This will be a peculiar year. Despite the all-pervasive gloom of the global recession - or perhaps because of it - there are signs that it could be just the time for blue-skies thinking. That is not how it looks on the surface. As will undoubtedly be confirmed over the next few weeks, local authorities will face unprecedented pressures on their budgets. The impact on schools will be considerable, as headteacher Rory Mackenzie writes in his letter this week - a Pounds 100,000 reduction in spending for an average-sized secondary school in his city. Low inflation, zero interest rates and plunging oil prices will not necessarily come to the aid of councils locked into expensive contracts.

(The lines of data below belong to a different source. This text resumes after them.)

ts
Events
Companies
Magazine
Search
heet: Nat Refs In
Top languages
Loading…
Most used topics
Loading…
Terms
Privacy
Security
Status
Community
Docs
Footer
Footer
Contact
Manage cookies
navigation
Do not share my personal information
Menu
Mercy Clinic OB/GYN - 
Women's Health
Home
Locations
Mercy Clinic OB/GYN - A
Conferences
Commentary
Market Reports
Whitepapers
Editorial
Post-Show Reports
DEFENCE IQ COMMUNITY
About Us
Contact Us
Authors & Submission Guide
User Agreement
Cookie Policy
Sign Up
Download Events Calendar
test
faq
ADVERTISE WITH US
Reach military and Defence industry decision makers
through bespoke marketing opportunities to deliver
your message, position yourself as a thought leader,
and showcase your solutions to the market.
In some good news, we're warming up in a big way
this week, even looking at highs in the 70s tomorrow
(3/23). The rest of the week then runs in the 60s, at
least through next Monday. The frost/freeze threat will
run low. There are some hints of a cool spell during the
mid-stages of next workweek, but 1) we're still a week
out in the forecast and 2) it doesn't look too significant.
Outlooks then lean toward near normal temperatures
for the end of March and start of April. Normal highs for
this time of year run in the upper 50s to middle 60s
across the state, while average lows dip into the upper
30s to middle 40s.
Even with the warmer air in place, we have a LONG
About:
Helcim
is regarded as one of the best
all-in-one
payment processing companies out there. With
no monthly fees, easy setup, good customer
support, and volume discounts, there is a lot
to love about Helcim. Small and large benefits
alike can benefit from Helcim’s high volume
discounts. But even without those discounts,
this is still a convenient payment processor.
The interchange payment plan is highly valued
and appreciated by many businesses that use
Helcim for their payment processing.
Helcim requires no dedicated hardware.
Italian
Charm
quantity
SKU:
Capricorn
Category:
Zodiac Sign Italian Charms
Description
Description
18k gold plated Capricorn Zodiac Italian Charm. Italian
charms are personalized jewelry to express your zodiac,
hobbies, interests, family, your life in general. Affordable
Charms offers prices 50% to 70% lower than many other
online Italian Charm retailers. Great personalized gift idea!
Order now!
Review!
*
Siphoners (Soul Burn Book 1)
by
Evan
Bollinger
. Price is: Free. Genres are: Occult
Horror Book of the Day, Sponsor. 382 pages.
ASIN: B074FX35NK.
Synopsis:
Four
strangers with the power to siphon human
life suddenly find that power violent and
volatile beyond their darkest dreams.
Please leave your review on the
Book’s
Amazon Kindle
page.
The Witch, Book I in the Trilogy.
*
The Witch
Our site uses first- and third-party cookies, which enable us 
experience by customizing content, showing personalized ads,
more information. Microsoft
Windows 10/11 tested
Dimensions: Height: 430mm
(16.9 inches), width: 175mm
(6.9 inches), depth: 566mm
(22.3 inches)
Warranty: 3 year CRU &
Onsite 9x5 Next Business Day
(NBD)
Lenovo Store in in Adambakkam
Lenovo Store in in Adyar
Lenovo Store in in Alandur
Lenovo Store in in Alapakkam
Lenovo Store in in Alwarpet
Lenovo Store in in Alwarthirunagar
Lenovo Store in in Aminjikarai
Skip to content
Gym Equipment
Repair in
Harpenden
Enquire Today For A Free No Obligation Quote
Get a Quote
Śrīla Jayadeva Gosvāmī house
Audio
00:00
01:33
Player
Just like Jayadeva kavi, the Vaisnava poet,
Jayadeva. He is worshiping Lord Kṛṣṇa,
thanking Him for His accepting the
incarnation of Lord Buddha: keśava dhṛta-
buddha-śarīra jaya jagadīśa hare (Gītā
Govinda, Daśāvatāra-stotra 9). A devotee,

Good cheer will certainly be hard to find, which is why we can expect the Homecoming celebrations to be loudly trumpeted by ministers desperate for a feel-good factor and keen to give Scotland a good sense of itself. It will kick off this weekend with the 250th anniversary of the birth of Robert Burns, which has kept some schools busy (p16).
But desperate times will call for desperate measures, as President Obama has no doubt been contemplating all week. So perhaps it is better to look at things differently and consider whether unprecedented times might stimulate innovative measures. Some green shoots, to coin a phrase, are already visible. Discussions are under way among councils in the west of Scotland, for example, to share services, with the intriguing possibility of East Renfrewshire and Glasgow collaborating on education (p2). And North Lanarkshire Council is looking at "creative ways" to fund its vocational education programme (p8).
The premium is certainly going to be on those who can think out of the box. A Curriculum for Creativity, anyone?